Finding the common node of 2 linked lists, without checking the length
Hello, first of all i have seen the answer about this before, but it is a little bit diffrent.
i will quote the exact question i have been given:
You have 2 linked lists, l1 and l2, which merge into 1 list on a certain node, find that node.
but it must be with O(n+m), when n and m are the length of the 2 lists, Untill the shared node.
You may use additional O(1) extra memory.
now i know how to find the common link, when n and m are the total length of the lists, but given the fact that i can only reach to the first common node, i cant find a possible solution, ofc you cant put flags or change the lists.
any ideas?
Re: Finding the common node of 2 linked lists, without checking the length
Quote:
Originally Posted by
dinari
any ideas?
Is this a problem with a known solution (an exercise) or is it an open research problem?
Re: Finding the common node of 2 linked lists, without checking the length
It's probably an exercise as there seems to be several internet solutions available from a simple google search.
Re: Finding the common node of 2 linked lists, without checking the length
Quote:
Originally Posted by
2kaud
It's probably an exercise
I'm no so sure because of the Ordo measure specifying m and n to be the list lengths up to the intersection point and not the full lengths.
Re: Finding the common node of 2 linked lists, without checking the length
As far as I can see, whether m and n are the lengths of the lists up to the intersection point or the full lengths doesn't really matter for at least one of the possible solutions - unless I'm completely misunderstanding something (which is very possible :))
Re: Finding the common node of 2 linked lists, without checking the length
Quote:
Originally Posted by
2kaud
As far as I can see, whether m and n are the lengths of the lists up to the intersection point or the full lengths doesn't really matter
Okay I think I've found it.
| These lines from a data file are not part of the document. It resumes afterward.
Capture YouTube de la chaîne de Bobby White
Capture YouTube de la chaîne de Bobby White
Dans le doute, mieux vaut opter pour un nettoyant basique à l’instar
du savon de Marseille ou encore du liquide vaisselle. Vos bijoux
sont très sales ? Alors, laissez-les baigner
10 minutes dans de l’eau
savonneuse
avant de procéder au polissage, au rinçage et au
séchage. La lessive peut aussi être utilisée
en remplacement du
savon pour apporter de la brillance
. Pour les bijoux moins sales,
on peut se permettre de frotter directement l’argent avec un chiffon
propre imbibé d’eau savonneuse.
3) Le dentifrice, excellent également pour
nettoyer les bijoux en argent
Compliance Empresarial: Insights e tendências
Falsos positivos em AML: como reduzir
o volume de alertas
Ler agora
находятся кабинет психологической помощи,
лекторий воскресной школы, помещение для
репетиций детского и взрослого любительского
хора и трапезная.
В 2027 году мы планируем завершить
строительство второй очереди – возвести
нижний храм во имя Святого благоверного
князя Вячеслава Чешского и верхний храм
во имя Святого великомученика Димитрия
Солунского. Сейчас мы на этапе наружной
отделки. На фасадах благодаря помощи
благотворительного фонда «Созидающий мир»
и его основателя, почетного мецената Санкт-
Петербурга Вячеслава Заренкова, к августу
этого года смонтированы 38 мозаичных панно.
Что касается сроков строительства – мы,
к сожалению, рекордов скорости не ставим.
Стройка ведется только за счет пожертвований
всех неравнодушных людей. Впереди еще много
Very clever indeed.
It's based on that a common node can be identified that's not necessarily the last node of the lists. Each list has a pointer and they're advanced in turn with an exponentially growing increment. This means one pointer will overtake the other eventually and a common node has been found. The length of the lists up to this node can then be used to find the first common node (the intersection point).
If the increment doubles in each turn you have a situation that's kind of the inverse of a binary search. Instead of dividing down a certain length by successive halving to 1 the 1 is successively doubled up to the length. And the length in this case is the distance of the most distant list to the intersection point. The overtake will then happen in the next or at most two further doublings.